• [Your instructions]: Copy each line of the records that includes "down".

• [Data excerpts]:

────────────────────────────────────────

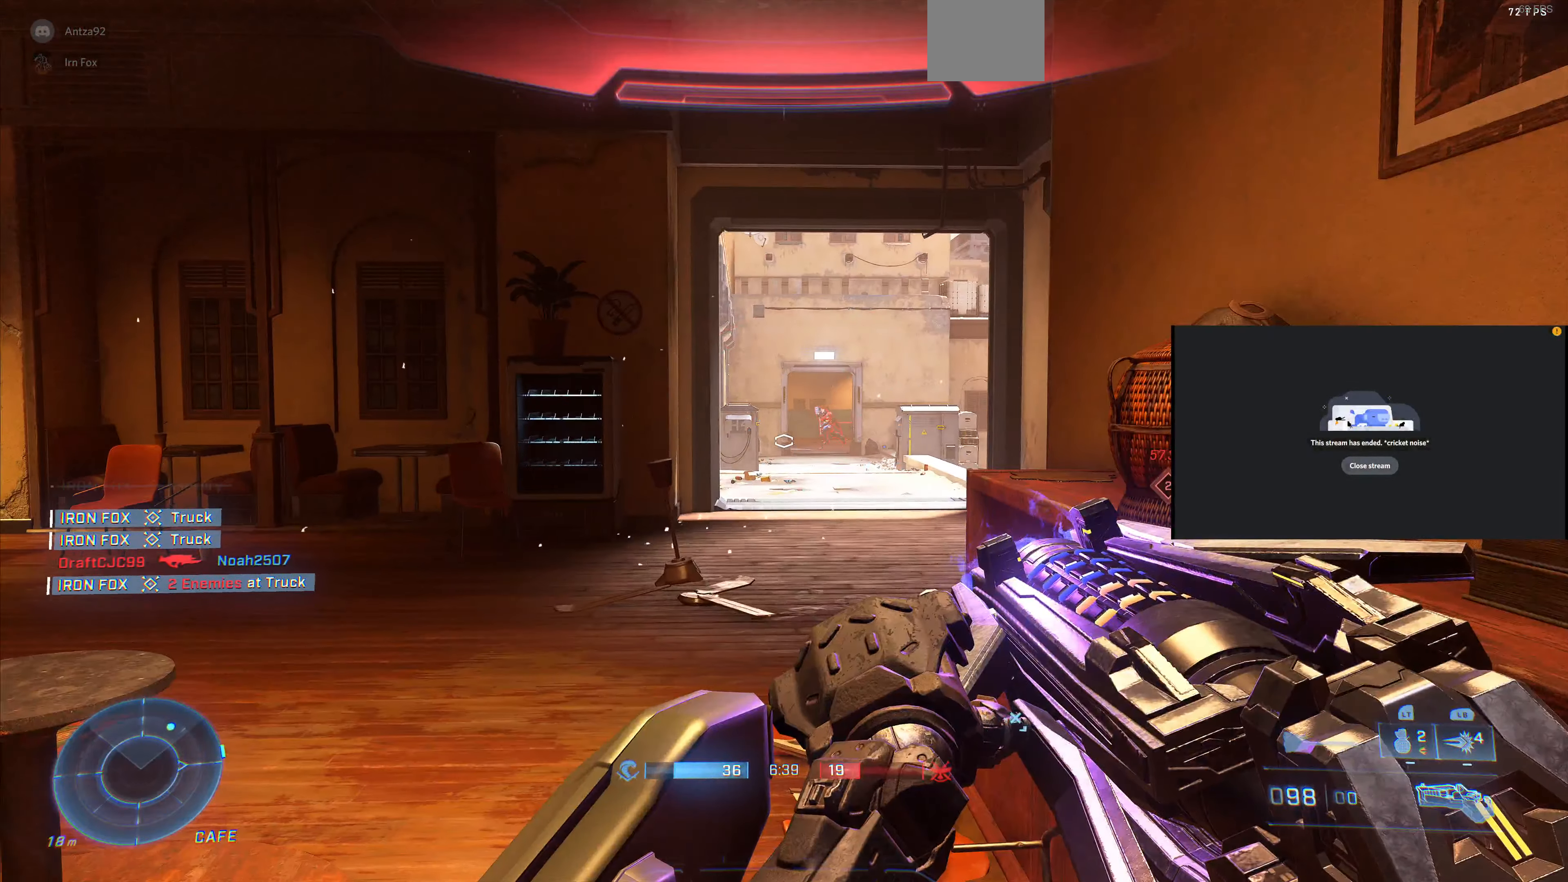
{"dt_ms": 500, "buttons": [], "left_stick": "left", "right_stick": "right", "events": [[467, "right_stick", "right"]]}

────────────────────────────────────────

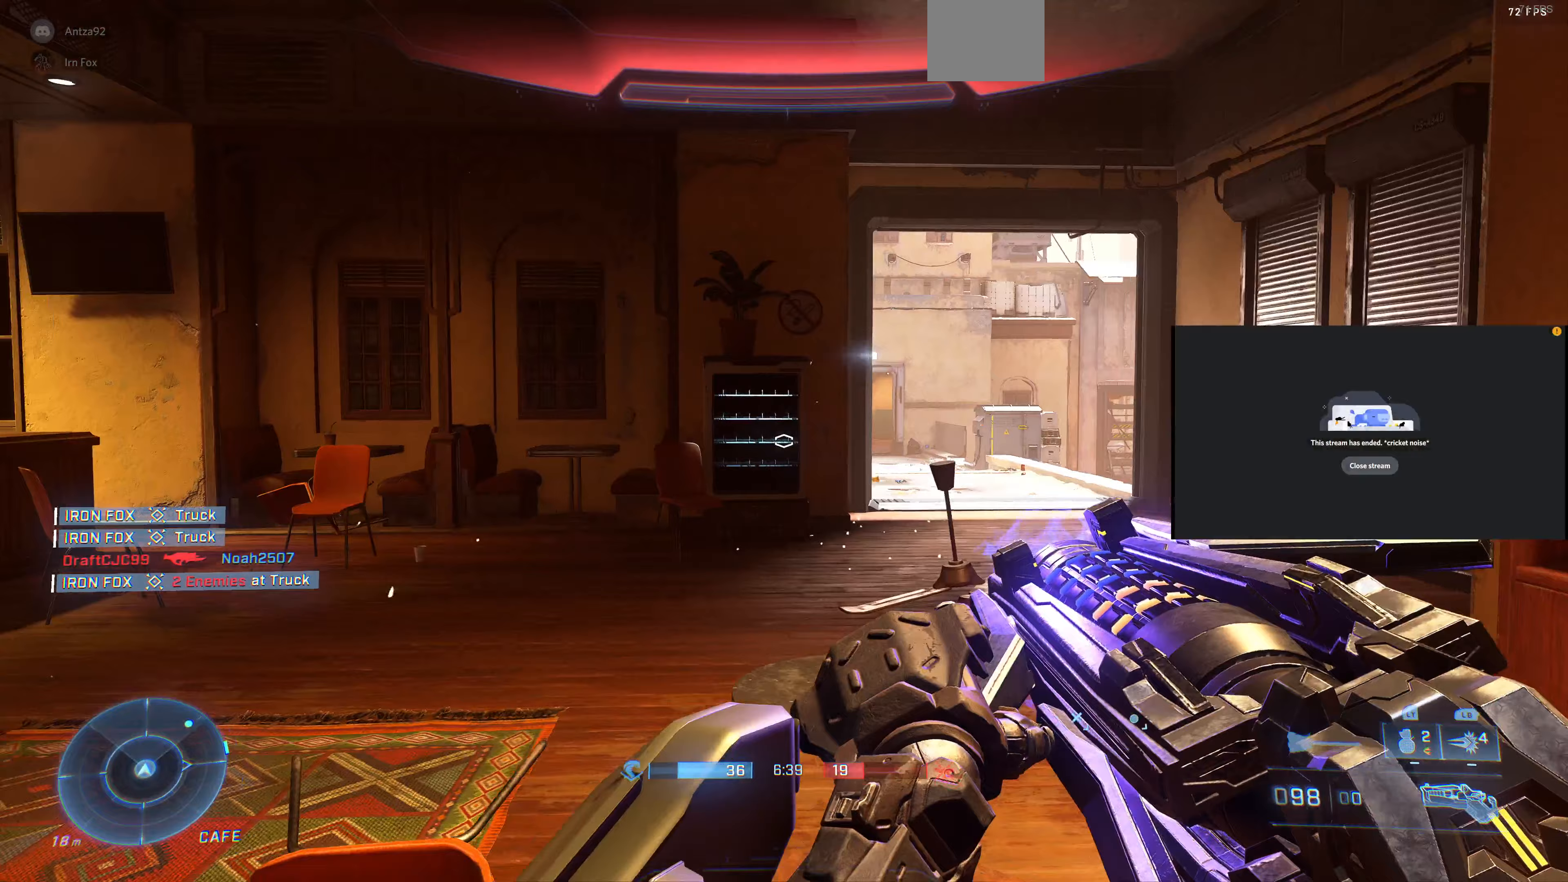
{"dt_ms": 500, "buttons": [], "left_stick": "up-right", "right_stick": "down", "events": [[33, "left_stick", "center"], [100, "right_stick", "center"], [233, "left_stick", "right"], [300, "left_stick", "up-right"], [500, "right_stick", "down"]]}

────────────────────────────────────────

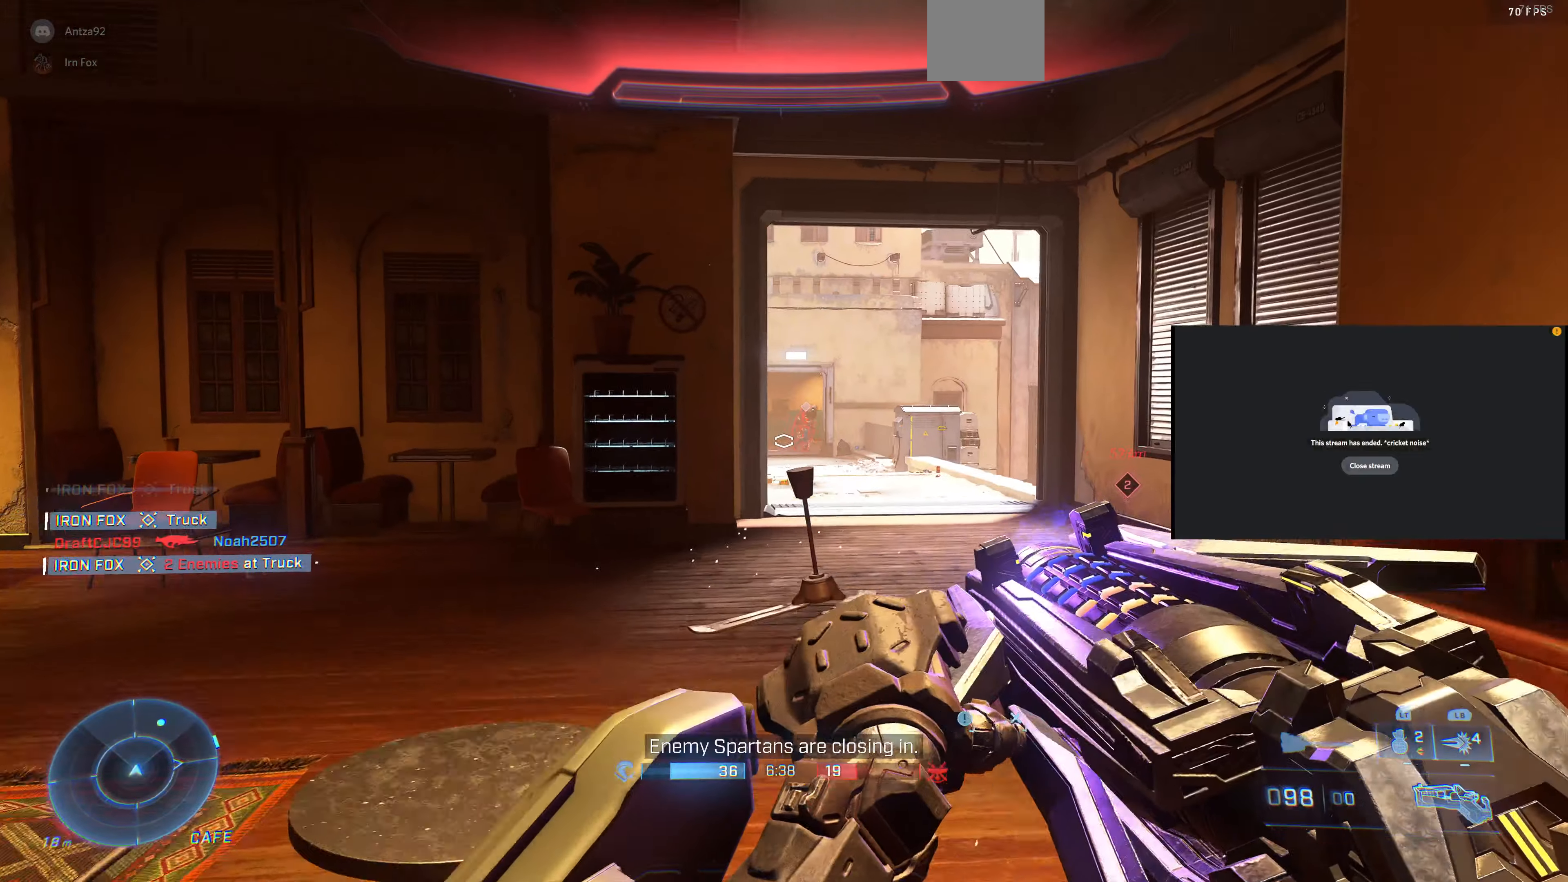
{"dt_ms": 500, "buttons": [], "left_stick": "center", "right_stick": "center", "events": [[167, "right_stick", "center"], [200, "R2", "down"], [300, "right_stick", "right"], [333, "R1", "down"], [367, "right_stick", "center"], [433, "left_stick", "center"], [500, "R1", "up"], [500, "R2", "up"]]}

────────────────────────────────────────

• [Response]:
{"dt_ms": 500, "buttons": [], "left_stick": "up-right", "right_stick": "down", "events": [[33, "left_stick", "center"], [100, "right_stick", "center"], [233, "left_stick", "right"], [300, "left_stick", "up-right"], [500, "right_stick", "down"]]}
{"dt_ms": 500, "buttons": [], "left_stick": "center", "right_stick": "center", "events": [[167, "right_stick", "center"], [200, "R2", "down"], [300, "right_stick", "right"], [333, "R1", "down"], [367, "right_stick", "center"], [433, "left_stick", "center"], [500, "R1", "up"], [500, "R2", "up"]]}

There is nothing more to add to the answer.